Here’s the bottom line from my perspective. As Stu said, people expect films to play at 24 fps. Video runs at 30 fps. Even if the audience couldn’t tell you why, most people would feel the differences between film and video.
My point is simple. The most obvious difference between film and video is not the frame rate!
The most obvious difference is ratio.
I had a program shot in SD that came to me for edit. It was a live presentation shot with two cameras – one on the presenter and one on the audience. When I looked at the footage I discovered that main camera had somehow been set to shoot a 16 x9 ratio. When I dropped the clips on the timeline there were black bars at the top and bottom.
I completed the edit then nested the entire timeline in a second timeline and applied a wide screen filter. The program now played as a 16 x 9 video with no letter-boxing.
When the client played the DVD at the premier several people mentioned how great it was that they had moved into high def. It wasn’t HD. It was SD with a 16 x9 ratio. Their perception was that all video with that ratio was HD.
In my post about the Indian wedding video “City of Lakes” I mentioned that they cropped the video much more horizontal than 16 x 9 so it feels even more like film. I would suggest that more people will view your film as shot on film when you crop to a ratio that looks like a feature film.

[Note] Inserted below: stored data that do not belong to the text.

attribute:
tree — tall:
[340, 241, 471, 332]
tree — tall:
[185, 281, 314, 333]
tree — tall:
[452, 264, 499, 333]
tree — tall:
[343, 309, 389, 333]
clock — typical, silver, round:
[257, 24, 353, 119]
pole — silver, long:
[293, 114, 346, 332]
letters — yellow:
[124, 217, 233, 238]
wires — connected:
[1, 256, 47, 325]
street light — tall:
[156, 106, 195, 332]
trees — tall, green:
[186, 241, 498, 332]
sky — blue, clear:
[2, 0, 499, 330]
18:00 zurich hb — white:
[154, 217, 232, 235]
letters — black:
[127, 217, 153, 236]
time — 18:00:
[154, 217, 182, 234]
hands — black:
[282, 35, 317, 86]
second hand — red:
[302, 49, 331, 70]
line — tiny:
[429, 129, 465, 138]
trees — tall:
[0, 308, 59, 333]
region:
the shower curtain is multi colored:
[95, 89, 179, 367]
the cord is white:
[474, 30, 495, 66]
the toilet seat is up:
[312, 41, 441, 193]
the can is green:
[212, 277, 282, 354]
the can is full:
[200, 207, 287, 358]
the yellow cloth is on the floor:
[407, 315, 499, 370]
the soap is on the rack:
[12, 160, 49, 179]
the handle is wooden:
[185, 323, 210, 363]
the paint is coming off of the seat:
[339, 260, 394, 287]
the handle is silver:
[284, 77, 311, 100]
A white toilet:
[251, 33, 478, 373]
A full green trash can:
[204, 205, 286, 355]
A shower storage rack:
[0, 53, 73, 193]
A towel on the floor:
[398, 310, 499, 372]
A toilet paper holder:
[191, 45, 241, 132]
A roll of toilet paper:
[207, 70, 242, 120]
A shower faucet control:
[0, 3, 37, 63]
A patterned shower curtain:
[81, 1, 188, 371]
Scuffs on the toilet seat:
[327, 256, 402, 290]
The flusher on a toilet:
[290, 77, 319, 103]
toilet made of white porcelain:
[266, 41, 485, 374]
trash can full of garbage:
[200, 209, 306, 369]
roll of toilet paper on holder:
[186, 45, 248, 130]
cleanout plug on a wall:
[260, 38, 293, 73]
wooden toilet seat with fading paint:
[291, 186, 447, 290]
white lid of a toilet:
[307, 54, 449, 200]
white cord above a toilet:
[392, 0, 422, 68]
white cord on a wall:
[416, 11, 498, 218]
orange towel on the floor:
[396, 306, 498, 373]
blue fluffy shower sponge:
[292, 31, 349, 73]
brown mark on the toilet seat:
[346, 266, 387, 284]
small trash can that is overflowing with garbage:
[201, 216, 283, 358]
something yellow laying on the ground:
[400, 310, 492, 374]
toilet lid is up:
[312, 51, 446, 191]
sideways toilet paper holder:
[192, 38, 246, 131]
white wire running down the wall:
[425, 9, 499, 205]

Here’s an image from this video in the original format and one cropped to 4 x 3 format.
Another obvious difference is that all films are graded (color corrected) and most video is not.
Most of my projects require grading to correct for differences in color between cameras. Sometimes the lighting needs improvement as well. I normally use Apple Color and get great results.
Then I had a project that I knew would benefit from a ‘film look’ approach to grading. Magic Bullet Mojo had just been released so I grabbed a copy, watched the tutorial and started playing around with the footage. In seconds the whole project started to look like a it had been shot on film. All the footage was from a Nikon D90 so it already had that 24p feel to it but grading for the film look made a huge difference.
Watch this tutorial on using Magic Bullet Mojo from Stu. You’ll see what I mean instantly.
Intro To Magic Bullet Mojo from Red Giant Software on Vimeo.
The third difference is transcoding from an interlaced video format to progressive.
Whether you plan to distribute on DVD, web or as film the sooner you get your footage into progressive format rather than interlaced the better. Yes, you can edit interlaced video in Final Cut Pro. Take your clips and transcode to progressive format and watch how much better it plays in real time, how many more effects are rendered correctly in real time.
All computers, flat screen monitors and LCD projectors run as progressive natively along with all Blu-Ray players and most regular DVD players. Interlaced video on these devices will show up with horizontal tearing lines when paused. The images below show an interlaced frame from a video and the same frame de-interlaced.
The differences between 30p and 24p are more subtle than the differences in ratio, grading and progressive footage. All that being said, I believe shooting, editing, and rendering at 24p makes sense for most project if you can. And with so many low cost DSLR cameras on the market this is now a choice anyone can – and should – make.